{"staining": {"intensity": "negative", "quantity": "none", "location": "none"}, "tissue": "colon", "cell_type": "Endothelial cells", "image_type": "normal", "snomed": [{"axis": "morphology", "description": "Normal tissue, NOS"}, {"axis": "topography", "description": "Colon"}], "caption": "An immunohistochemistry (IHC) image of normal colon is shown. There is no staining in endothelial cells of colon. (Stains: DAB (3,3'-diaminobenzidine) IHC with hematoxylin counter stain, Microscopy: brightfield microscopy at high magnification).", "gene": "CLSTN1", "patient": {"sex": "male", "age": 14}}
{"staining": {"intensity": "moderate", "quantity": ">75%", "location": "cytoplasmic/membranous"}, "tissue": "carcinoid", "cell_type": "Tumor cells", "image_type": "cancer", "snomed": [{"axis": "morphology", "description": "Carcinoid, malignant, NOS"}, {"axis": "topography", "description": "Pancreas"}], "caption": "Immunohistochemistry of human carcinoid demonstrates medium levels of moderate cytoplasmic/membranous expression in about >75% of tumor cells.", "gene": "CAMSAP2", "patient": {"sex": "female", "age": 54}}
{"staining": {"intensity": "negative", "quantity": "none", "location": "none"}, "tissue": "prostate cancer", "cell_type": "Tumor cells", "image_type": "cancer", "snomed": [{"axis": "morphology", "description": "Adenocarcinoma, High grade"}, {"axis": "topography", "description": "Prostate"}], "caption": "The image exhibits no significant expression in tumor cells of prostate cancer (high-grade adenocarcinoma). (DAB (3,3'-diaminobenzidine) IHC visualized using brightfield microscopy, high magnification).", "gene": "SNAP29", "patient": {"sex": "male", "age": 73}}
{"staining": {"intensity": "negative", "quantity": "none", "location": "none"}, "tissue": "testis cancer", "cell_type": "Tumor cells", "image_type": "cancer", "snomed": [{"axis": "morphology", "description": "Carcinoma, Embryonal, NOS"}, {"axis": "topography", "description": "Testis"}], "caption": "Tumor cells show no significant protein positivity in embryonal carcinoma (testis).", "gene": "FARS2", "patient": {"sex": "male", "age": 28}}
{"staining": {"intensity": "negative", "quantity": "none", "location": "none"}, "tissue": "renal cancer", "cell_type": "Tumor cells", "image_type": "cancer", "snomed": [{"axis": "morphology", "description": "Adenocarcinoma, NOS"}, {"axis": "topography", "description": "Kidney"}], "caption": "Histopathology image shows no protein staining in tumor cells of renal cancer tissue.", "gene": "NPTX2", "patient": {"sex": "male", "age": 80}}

------------------------------------------------------------

→ **Problem details**
Hand back the material above in full, exactly as written.

→ **Solution to this exercise**
{"staining": {"intensity": "negative", "quantity": "none", "location": "none"}, "tissue": "colon", "cell_type": "Endothelial cells", "image_type": "normal", "snomed": [{"axis": "morphology", "description": "Normal tissue, NOS"}, {"axis": "topography", "description": "Colon"}], "caption": "An immunohistochemistry (IHC) image of normal colon is shown. There is no staining in endothelial cells of colon. (Stains: DAB (3,3'-diaminobenzidine) IHC with hematoxylin counter stain, Microscopy: brightfield microscopy at high magnification).", "gene": "CLSTN1", "patient": {"sex": "male", "age": 14}}
{"staining": {"intensity": "moderate", "quantity": ">75%", "location": "cytoplasmic/membranous"}, "tissue": "carcinoid", "cell_type": "Tumor cells", "image_type": "cancer", "snomed": [{"axis": "morphology", "description": "Carcinoid, malignant, NOS"}, {"axis": "topography", "description": "Pancreas"}], "caption": "Immunohistochemistry of human carcinoid demonstrates medium levels of moderate cytoplasmic/membranous expression in about >75% of tumor cells.", "gene": "CAMSAP2", "patient": {"sex": "female", "age": 54}}
{"staining": {"intensity": "negative", "quantity": "none", "location": "none"}, "tissue": "prostate cancer", "cell_type": "Tumor cells", "image_type": "cancer", "snomed": [{"axis": "morphology", "description": "Adenocarcinoma, High grade"}, {"axis": "topography", "description": "Prostate"}], "caption": "The image exhibits no significant expression in tumor cells of prostate cancer (high-grade adenocarcinoma). (DAB (3,3'-diaminobenzidine) IHC visualized using brightfield microscopy, high magnification).", "gene": "SNAP29", "patient": {"sex": "male", "age": 73}}
{"staining": {"intensity": "negative", "quantity": "none", "location": "none"}, "tissue": "testis cancer", "cell_type": "Tumor cells", "image_type": "cancer", "snomed": [{"axis": "morphology", "description": "Carcinoma, Embryonal, NOS"}, {"axis": "topography", "description": "Testis"}], "caption": "Tumor cells show no significant protein positivity in embryonal carcinoma (testis).", "gene": "FARS2", "patient": {"sex": "male", "age": 28}}
{"staining": {"intensity": "negative", "quantity": "none", "location": "none"}, "tissue": "renal cancer", "cell_type": "Tumor cells", "image_type": "cancer", "snomed": [{"axis": "morphology", "description": "Adenocarcinoma, NOS"}, {"axis": "topography", "description": "Kidney"}], "caption": "Histopathology image shows no protein staining in tumor cells of renal cancer tissue.", "gene": "NPTX2", "patient": {"sex": "male", "age": 80}}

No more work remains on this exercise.